Traditions and Technologies

Jeff Myers, Out to Paster/The Family Farm,
oil on canvas, 2011
Painterly Traditions

Sacramento holds a strong tradition of painting linked to many esteemed local artists such as Wayne Thiebaud, Gregory Kondos, and, their younger, Fred Dalkey. The vast California landscape has been and continues to be a spring of inspiration for many of these artistic figures. The art of Jeff Myers follows along these traditions of heightened color to render the paysage however he disrupts the playful plasticity with grim undertones.

Jeff Myers, Field Boss, oil on canvas, 2011
A recent series of paintings from 2011 by Jeff Myers is currently on view at the new and spacious Alex Bult Gallery. Myers does not address social tensions through humor as many Funk artists did, instead he alludes to social issues through a strategy to captivate with color in order to tell the real story. Out to Pasture/The Family Farm is a large canvas of two mechanical harvesters propped up against a flat, white toned background. The machines’ shadows and low landscape serve as a division within the composition to reveal a staggering city as the undercurrent of industrial agriculture. One of these harvesters is featured in Field Boss as the imposing structure that looms and overshadows field workers below. Myers rendered the harvester with a bright palette, centrally placed on the canvas, modeling the formidable giant with intense greens and blues. The machine is celebrated in this composition, highlighting technology and the belief that modern advancements were to liberate humanity from laborious hardships.
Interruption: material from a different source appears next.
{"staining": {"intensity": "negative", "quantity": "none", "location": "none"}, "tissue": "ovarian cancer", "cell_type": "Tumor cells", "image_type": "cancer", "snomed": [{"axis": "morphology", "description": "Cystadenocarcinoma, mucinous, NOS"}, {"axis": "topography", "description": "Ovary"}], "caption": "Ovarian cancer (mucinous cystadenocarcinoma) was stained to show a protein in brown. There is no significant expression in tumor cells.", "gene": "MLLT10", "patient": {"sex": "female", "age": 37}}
Yet Myers notes the failure of the utopian ideal, as the ghostly images of anonymous figures laboring below are further enslaved into the repetitiveness of our mechanized world.

The painting tradition proves to be an effective format for continual conversation within our contemporary times, a medium that satisfies our interest in color, the technique of facture and form, and our insatiable appetite to dialogue on canvas.
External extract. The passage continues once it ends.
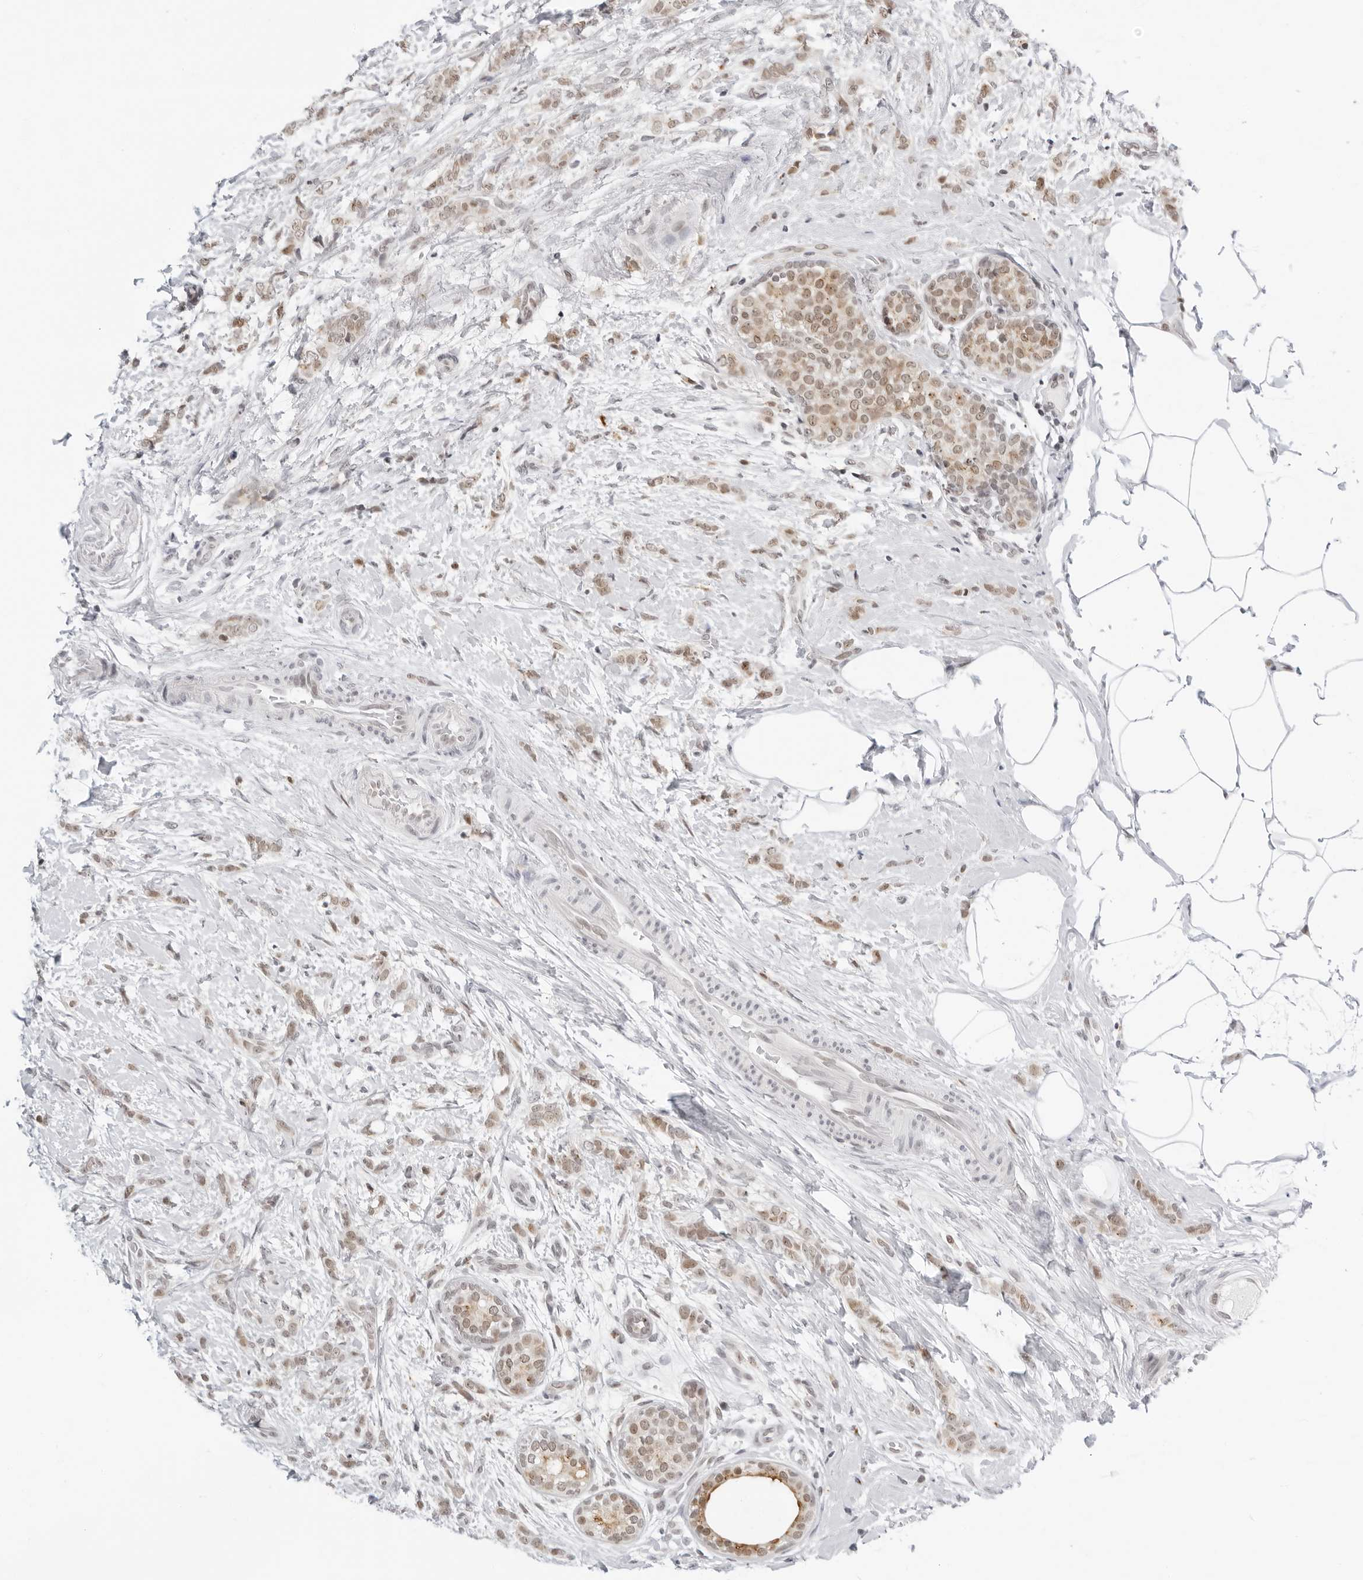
{"staining": {"intensity": "moderate", "quantity": ">75%", "location": "nuclear"}, "tissue": "breast cancer", "cell_type": "Tumor cells", "image_type": "cancer", "snomed": [{"axis": "morphology", "description": "Lobular carcinoma, in situ"}, {"axis": "morphology", "description": "Lobular carcinoma"}, {"axis": "topography", "description": "Breast"}], "caption": "Moderate nuclear staining is present in about >75% of tumor cells in breast cancer (lobular carcinoma).", "gene": "MSH6", "patient": {"sex": "female", "age": 41}}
Christopher Taggart, Pigberry (for Sizemore), archival
inkject on polyester, various mechanical parts, motor,
water,  sports ball, ink, 2011
Hybrid Art

Some inquiring minds outside the art field occasionally ask how contemporary art is representative of our moment, which is characterized by technology. The truth of the matter is that artists working with a variety of technological media are too often over-looked by the average individual that has not had a thorough introduction in art appreciation. In other words, technological art is not immediately accessible (conceptually) to the average viewer, particularly in places like Sacramento where the traditions of painting and sculpture continue as the dominant art forms. The Center for Contemporary Arts offers a refreshing alternative with the exhibition Time Fugitives featuring the work of Christopher Taggart.

Pigberry (for Sizemore), detail
The exhibition displays an array of media employed by the artist from video, photos, motors, drawing, mirrors, even water. The most striking two-dimensional objects are the photo collages. Taggart meticulously cuts a series of photographs and pieces them together. The fragmented photos appear as a woven mosaic of the subject, creating a pixalized image that distorts and renders unexpected patterns. One of the most challenging pieces that can be appreciated is Pigberry, an inflatable football (or object inspired by a football) that demonstrates the artist’s background in physics. Taggart carefully plotted focal points upon the football model. He photographed these sections, printed the images on polyester, cut triangles along the plotted points and sewed them together. He created a water pump to inflate his reconstituted football, creating a final object that morphed into a distinct form of its own.

Taggart's painstaking processes may come across as over-the-top however his art satisfies the curiosity of reconstructing our world, researching and creating new ways to interpret our environment. He applies rigorous systems that allow for a surprise effect, that even the artist does not foresee the end result.